INFORMATION PROVIDED Block Start

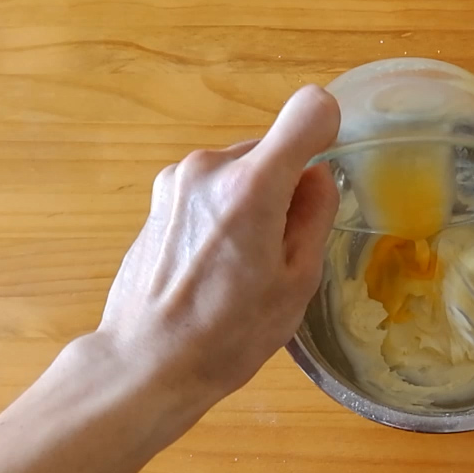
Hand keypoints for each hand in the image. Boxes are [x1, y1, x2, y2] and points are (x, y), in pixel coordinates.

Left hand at [95, 85, 340, 408]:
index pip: (309, 110)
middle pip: (273, 149)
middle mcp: (210, 166)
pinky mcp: (158, 194)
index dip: (327, 133)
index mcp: (251, 186)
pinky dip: (224, 210)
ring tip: (242, 261)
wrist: (146, 361)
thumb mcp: (297, 282)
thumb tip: (316, 177)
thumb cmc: (228, 334)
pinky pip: (212, 185)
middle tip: (277, 251)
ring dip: (253, 200)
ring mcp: (177, 178)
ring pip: (242, 168)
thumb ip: (315, 216)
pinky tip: (213, 261)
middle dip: (286, 187)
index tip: (319, 181)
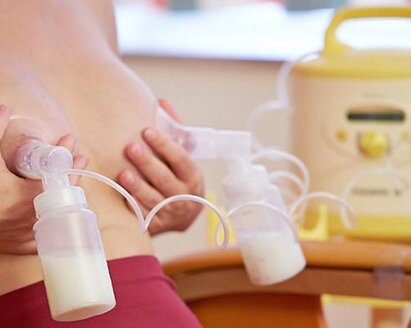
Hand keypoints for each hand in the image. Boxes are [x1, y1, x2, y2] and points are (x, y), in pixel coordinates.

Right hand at [0, 105, 88, 254]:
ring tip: (71, 176)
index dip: (63, 157)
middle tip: (78, 158)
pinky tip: (58, 205)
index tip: (70, 142)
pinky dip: (52, 218)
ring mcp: (22, 235)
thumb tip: (6, 109)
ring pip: (56, 212)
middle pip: (60, 195)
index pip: (52, 175)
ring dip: (65, 194)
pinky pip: (44, 233)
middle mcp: (23, 220)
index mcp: (14, 198)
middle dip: (71, 173)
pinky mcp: (18, 246)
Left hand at [118, 99, 203, 234]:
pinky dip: (133, 206)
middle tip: (131, 148)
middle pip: (165, 179)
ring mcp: (170, 213)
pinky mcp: (157, 225)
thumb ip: (174, 129)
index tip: (146, 131)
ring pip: (153, 199)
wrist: (184, 213)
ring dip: (138, 187)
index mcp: (192, 176)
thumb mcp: (183, 155)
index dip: (164, 145)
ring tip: (122, 174)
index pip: (180, 158)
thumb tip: (161, 102)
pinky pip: (144, 216)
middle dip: (148, 163)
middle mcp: (183, 196)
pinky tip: (122, 196)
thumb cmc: (181, 177)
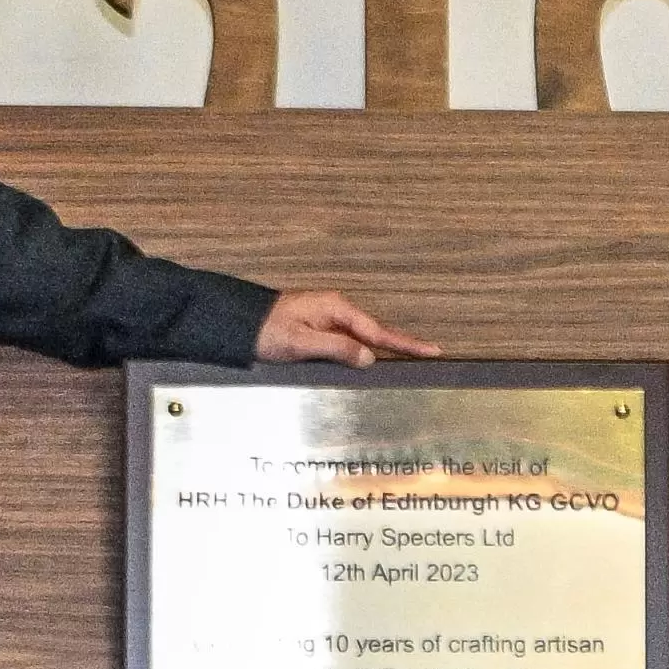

INFORMATION PROVIDED Block End

TASK GOAL: The preceding entries are to be written out again exactly, with the pictures removed.

ANSWER BOX:
Hand keypoints for each hand in the image. Boxes are [x1, y1, x2, y2] and points are (x, y), in pixel coordinates.

Left hand at [95, 85, 340, 408]:
index pip: (309, 110)
middle pip: (273, 149)
middle mcp: (210, 166)
pinky mcp: (158, 194)
index dip: (327, 133)
index mcp: (251, 186)
pinky dip: (224, 210)
ring tip: (242, 261)
wrist: (146, 361)
thumb mcp: (297, 282)
thumb tip: (316, 177)
thumb cmc: (228, 334)
pinky pip: (212, 185)
middle tip: (277, 251)
ring dip: (253, 200)
ring mcp: (177, 178)
ring pip: (242, 168)
thumb ip: (315, 216)
pinky tip: (213, 261)
middle dip: (286, 187)
index tip: (319, 181)
Hand keypoints for each hand in the image. Boxes are [x1, y1, x2, y2] and points are (x, y), in pixel coordinates.

Right hand at [0, 105, 88, 254]:
ring tip: (71, 176)
index dip: (63, 157)
middle tip: (78, 158)
pinky tip: (58, 205)
index tip: (70, 142)
pinky dip: (52, 218)
ring mcp: (22, 235)
thumb tip: (6, 109)
ring pip: (56, 212)
middle pip: (60, 195)
index pip: (52, 175)
ring dip: (65, 194)
pinky pip: (44, 233)
middle mcp: (23, 220)
index mcp: (14, 198)
middle dip: (71, 173)
pinky mcp: (18, 246)
Left hand at [118, 99, 203, 234]:
pinky dip: (133, 206)
middle tip: (131, 148)
middle pip: (165, 179)
ring mcp: (170, 213)
pinky mcp: (157, 225)
thumb ip: (174, 129)
index tip: (146, 131)
ring pip: (153, 199)
wrist: (184, 213)
ring dip: (138, 187)
index mcp: (192, 176)
thumb mcp: (183, 155)
index dip: (164, 145)
ring tip: (122, 174)
index pip: (180, 158)
thumb tip: (161, 102)
pinky pip: (144, 216)
middle dip: (148, 163)
middle mcp: (183, 196)
pinky tip: (122, 196)
thumb cmc: (181, 177)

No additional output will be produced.